## Selected excerpt
*** Block opens ***
Reasoning and Proof

Mathematical progress has always been driven by formal methods of proof. While science often relies on experimental evidence, mathematics is built upon the certainty of logical deduction from clearly stated assumptions. A mathematical proof is a rigorous argument that establishes the truth of a statement from agreed axioms and previously proven results. It begins with assumptions called hypotheses, proceeds through a sequence of justified logical steps, and arrives at a conclusion. This chapter introduces the fundamental language of mathematical logic and explores the primary methods of proof required in this course.

A proposition is a declarative statement that has a definite truth value: it is either true or false (but not both). We typically denote propositions by letters such as \(p,q,r\).

Unless stated otherwise, any proposition or theorem presented in a mathematical text is asserted to be true. The goal of a proof is to demonstrate this truth.

• \(p\): "The number 9 is a prime number." (False)
*** Block closes ***
## Assignment A
In the passage on reasoning and proof, what are the assumptions that a proof begins with called?
## Assignment B
Carry on writing the passage on reasoning and proof, starting after its final line.
The listing is not required here.

## Data extracts
*** Block opens ***
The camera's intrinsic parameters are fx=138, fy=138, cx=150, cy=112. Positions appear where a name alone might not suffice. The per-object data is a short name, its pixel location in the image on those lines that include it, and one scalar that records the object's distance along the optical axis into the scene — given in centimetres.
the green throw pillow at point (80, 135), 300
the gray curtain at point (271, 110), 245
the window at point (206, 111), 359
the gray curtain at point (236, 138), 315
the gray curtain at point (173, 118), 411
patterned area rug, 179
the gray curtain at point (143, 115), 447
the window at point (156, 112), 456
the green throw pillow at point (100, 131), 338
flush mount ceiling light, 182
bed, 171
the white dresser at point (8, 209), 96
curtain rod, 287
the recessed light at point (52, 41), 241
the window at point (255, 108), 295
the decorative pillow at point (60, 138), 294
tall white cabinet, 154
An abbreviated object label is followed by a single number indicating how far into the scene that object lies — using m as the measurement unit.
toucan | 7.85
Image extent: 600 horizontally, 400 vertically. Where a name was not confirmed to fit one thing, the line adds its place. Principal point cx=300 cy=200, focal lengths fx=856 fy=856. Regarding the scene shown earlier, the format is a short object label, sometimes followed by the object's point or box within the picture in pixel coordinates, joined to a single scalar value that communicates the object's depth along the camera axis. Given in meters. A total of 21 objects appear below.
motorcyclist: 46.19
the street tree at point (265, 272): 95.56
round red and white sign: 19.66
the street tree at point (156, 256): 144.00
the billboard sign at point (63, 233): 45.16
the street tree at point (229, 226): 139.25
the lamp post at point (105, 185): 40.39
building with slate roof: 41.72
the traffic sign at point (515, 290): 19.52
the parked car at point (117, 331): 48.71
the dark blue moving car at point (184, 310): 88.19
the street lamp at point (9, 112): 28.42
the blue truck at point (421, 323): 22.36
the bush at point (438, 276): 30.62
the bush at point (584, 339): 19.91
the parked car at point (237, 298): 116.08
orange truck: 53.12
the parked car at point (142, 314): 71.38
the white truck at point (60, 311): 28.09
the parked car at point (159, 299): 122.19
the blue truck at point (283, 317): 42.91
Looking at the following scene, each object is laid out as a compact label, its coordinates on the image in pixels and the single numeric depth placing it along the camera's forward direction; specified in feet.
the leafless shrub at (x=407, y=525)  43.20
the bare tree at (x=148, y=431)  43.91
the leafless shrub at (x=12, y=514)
*** Block closes ***
## Answer A
Hypotheses.

## Answer B
• \(q\): "3 is a divisor of 12." (True)

The negation of a proposition \(p\), denoted \(\neg p\), is the proposition "not \(p\)". The truth value of \(\neg p\) is the opposite of the truth value of \(p\).

\(p\): "The integer \(4\) is an even number." (True)
\(\neg p\): "The integer \(4\) is not an even number." (False)

The conjunction of \(p\) and \(q\), denoted \(\boldsymbol{p \wedge q}\), is the proposition "\(p\) and \(q\)". It is true only when both \(p\) and \(q\) are true.

Let \(p\): "\(n\) is a multiple of \(2\)" and \(q\): "\(n\) is a multiple of \(3\)".
The conjunction \(p \wedge q\) is "\(n\) is a multiple of \(2\) and \(n\) is a multiple of \(3\)",which means that \(n\) is a multiple of both \(2\) and \(3\) (for example, \(n = 6, 12, 18, \dots\)).

The disjunction of \(p\) and \(q\), denoted \(\boldsymbol{p \vee q}\), is the proposition "\(p\) or \(q\)". It is true if at least one of \(p\) or \(q\) is true. This is an inclusive or.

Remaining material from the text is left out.